*** Opening of RECORDS FOR THE EXERCISE ***

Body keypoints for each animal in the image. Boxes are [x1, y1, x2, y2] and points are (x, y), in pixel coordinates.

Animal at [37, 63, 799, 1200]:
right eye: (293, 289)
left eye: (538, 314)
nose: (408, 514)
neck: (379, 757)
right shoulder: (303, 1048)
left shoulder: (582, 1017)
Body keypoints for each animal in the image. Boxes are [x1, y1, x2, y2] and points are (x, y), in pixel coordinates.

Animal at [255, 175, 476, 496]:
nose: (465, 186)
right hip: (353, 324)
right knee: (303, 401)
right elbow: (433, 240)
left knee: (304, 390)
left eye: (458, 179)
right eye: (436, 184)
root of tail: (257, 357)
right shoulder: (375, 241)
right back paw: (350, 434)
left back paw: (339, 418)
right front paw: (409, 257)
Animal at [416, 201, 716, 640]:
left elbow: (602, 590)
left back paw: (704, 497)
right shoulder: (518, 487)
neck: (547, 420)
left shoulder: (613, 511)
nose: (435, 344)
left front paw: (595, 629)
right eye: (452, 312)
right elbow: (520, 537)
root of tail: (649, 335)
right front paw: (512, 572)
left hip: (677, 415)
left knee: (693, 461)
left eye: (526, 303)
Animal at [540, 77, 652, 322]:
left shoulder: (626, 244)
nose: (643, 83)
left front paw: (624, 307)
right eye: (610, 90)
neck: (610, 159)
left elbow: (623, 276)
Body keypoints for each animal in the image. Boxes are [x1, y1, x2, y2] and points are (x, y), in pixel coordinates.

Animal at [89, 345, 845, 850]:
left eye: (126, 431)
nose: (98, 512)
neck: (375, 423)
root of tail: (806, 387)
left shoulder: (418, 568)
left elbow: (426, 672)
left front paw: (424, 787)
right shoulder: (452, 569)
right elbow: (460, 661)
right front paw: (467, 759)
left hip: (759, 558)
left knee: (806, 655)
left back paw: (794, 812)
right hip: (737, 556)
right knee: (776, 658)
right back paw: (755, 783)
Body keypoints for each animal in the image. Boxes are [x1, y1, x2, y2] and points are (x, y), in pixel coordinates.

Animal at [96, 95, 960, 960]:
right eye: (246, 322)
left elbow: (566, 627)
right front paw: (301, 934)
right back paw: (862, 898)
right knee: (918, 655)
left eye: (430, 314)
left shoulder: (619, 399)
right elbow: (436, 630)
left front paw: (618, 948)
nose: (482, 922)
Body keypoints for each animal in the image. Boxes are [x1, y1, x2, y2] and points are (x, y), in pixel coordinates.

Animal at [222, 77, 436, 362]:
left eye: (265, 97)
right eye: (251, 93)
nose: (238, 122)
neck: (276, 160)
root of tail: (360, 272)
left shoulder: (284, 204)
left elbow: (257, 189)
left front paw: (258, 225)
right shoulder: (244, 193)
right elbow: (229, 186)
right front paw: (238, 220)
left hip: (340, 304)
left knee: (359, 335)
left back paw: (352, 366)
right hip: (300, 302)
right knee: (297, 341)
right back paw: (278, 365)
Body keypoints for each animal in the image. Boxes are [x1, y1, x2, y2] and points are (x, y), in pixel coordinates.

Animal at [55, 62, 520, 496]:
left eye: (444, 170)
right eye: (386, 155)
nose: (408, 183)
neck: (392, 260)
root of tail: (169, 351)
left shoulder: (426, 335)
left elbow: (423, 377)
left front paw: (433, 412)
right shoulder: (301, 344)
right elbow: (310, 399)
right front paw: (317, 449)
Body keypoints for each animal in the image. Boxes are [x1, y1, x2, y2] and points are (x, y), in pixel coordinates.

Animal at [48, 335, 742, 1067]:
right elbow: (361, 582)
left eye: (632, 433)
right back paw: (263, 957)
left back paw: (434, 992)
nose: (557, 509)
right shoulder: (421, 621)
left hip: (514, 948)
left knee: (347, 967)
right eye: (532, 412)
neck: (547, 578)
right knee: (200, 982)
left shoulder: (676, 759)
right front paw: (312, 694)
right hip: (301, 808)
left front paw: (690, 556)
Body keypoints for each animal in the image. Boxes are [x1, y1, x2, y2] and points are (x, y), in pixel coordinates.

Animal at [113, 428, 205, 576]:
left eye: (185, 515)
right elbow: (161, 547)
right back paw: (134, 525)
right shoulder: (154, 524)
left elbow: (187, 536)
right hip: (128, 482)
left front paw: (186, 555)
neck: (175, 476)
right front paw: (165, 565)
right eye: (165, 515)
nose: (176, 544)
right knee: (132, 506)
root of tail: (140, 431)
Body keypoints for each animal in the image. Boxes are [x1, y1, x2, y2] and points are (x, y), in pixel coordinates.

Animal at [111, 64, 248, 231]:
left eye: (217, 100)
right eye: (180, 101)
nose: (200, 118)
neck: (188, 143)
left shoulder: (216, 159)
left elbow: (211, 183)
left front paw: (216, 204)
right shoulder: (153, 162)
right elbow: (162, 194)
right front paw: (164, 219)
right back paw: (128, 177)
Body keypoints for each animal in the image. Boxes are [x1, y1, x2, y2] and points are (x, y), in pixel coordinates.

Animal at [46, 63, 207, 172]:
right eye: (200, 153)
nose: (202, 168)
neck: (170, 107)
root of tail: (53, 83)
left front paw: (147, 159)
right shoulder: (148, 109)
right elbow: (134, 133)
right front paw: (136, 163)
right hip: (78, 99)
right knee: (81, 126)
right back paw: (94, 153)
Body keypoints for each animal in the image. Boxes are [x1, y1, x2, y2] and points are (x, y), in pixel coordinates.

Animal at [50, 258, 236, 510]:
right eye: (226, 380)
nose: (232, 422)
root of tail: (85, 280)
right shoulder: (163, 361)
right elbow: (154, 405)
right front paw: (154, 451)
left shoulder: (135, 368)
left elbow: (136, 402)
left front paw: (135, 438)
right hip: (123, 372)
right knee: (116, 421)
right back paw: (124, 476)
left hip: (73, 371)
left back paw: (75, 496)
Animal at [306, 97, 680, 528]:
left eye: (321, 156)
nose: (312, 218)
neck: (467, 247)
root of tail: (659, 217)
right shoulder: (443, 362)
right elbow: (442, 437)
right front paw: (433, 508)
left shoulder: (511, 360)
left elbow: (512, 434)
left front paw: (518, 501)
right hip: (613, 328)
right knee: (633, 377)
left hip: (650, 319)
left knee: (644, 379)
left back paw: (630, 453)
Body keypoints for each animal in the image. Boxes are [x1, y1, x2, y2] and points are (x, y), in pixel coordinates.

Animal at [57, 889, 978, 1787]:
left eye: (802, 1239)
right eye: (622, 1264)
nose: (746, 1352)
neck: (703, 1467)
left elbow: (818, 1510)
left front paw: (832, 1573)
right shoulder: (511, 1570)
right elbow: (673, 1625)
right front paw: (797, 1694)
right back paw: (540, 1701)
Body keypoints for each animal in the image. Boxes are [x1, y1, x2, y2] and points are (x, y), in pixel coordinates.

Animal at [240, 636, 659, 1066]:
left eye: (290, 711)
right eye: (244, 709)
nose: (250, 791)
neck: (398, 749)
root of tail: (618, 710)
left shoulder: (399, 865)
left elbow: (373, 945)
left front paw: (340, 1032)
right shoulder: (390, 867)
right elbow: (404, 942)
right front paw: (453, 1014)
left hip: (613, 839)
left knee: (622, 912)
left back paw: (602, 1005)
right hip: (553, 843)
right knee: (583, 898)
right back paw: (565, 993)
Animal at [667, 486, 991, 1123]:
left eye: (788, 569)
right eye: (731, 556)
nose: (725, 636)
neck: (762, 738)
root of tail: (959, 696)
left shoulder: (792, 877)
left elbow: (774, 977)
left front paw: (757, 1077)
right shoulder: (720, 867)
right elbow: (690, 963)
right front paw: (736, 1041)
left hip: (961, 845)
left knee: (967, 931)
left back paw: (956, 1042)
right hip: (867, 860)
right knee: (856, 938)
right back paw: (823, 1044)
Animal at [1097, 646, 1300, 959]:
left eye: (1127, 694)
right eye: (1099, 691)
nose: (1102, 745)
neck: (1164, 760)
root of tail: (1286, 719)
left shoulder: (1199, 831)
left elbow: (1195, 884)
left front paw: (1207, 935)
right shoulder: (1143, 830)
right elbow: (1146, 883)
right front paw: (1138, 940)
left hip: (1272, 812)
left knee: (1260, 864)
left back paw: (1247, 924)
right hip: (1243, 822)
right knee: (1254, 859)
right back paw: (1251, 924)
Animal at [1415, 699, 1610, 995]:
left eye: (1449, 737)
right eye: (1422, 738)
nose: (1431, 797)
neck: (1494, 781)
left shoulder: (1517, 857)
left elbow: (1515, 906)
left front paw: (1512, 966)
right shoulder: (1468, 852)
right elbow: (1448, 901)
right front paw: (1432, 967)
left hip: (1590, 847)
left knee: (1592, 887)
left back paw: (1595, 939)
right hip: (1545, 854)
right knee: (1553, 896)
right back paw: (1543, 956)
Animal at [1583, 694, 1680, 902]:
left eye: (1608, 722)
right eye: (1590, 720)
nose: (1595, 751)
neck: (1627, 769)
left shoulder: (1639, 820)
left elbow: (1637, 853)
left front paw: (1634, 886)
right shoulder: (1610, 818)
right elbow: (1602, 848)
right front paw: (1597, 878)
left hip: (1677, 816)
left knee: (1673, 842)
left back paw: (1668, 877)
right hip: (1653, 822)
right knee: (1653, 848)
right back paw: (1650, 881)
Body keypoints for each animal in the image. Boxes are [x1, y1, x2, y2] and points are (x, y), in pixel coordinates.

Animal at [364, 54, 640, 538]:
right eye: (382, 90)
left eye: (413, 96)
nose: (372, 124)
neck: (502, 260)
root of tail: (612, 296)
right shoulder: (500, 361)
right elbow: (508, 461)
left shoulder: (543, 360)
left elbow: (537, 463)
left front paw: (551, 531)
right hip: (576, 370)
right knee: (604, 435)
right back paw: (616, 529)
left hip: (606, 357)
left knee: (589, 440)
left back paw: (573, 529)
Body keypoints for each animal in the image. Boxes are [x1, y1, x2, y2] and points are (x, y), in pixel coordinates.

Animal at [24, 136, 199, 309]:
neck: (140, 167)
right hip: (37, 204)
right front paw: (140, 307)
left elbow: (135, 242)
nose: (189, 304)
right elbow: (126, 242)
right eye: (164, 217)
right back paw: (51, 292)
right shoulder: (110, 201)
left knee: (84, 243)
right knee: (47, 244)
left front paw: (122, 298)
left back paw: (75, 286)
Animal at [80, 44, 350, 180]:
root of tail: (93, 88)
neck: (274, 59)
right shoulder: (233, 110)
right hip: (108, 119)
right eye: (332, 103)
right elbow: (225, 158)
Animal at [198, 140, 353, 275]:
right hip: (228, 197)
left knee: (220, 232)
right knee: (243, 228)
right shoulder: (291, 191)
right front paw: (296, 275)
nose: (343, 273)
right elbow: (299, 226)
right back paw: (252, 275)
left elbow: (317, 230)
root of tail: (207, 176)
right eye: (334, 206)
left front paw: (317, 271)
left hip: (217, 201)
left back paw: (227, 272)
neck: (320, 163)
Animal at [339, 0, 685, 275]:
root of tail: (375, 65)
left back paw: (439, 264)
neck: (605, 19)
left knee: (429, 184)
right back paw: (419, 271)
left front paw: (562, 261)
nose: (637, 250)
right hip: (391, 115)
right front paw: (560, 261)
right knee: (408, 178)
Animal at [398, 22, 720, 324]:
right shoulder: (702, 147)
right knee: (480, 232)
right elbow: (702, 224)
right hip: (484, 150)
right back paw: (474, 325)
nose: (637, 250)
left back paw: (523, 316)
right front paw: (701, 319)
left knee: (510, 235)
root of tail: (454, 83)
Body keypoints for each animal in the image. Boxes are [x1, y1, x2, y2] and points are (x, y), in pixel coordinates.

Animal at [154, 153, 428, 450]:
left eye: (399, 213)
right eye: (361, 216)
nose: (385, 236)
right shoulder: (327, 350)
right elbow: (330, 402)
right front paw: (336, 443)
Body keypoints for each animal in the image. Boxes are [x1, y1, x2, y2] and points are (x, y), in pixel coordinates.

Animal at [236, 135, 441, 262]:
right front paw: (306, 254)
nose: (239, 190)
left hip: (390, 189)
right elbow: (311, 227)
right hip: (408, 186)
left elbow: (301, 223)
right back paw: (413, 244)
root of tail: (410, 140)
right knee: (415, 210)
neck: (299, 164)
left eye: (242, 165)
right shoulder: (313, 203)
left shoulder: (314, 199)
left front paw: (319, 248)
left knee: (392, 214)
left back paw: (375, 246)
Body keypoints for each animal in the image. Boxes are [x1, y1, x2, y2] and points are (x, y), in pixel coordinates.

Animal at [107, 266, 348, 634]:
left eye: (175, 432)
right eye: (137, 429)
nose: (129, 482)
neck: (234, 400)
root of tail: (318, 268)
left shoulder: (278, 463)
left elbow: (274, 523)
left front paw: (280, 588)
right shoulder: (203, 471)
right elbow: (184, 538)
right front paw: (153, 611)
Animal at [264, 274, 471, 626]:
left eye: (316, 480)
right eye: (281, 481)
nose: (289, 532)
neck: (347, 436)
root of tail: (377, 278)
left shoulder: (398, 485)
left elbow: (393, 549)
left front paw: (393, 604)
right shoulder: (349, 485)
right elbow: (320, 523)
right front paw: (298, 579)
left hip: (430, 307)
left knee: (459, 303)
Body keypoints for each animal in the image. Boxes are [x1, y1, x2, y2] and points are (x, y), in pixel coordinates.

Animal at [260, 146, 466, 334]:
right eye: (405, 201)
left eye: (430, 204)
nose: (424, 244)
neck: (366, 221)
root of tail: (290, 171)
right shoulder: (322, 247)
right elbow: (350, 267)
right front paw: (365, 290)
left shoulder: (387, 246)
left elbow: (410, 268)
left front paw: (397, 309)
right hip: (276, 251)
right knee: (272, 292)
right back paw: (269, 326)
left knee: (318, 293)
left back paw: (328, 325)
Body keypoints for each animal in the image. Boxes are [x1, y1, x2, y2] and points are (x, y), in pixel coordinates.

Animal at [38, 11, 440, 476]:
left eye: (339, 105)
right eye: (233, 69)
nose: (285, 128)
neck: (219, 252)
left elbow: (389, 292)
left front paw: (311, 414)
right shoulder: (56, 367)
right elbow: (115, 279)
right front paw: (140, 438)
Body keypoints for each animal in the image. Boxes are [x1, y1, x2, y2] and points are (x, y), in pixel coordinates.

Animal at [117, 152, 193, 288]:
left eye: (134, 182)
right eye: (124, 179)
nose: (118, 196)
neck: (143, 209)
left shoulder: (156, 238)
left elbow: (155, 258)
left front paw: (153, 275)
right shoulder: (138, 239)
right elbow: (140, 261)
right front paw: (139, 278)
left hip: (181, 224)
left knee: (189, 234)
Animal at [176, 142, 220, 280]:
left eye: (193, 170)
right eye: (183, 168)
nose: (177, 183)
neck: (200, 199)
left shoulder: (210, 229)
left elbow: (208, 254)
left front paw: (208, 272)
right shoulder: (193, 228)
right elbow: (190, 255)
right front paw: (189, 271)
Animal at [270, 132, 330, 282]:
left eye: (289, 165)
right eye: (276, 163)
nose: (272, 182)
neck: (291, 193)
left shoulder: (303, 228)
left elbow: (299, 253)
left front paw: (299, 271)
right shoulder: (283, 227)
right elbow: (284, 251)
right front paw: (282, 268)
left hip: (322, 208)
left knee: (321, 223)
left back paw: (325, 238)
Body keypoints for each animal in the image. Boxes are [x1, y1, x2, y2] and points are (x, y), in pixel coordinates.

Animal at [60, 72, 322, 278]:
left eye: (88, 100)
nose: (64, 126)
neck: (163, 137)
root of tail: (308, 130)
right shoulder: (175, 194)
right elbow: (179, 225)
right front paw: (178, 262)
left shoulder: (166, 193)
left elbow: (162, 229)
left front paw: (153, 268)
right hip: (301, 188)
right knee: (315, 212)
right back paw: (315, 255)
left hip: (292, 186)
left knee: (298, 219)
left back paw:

*** Close of RECORDS FOR THE EXERCISE ***

PROMPT: All lines in the data above from the one with "neck: (762, 738)" through the one with "nose: (1102, 745)" must be repeated exactly, and no others.

ANSWER BOX:
neck: (762, 738)
root of tail: (959, 696)
left shoulder: (792, 877)
left elbow: (774, 977)
left front paw: (757, 1077)
right shoulder: (720, 867)
right elbow: (690, 963)
right front paw: (736, 1041)
left hip: (961, 845)
left knee: (967, 931)
left back paw: (956, 1042)
right hip: (867, 860)
right knee: (856, 938)
right back paw: (823, 1044)
Animal at [1097, 646, 1300, 959]:
left eye: (1127, 694)
right eye: (1099, 691)
nose: (1102, 745)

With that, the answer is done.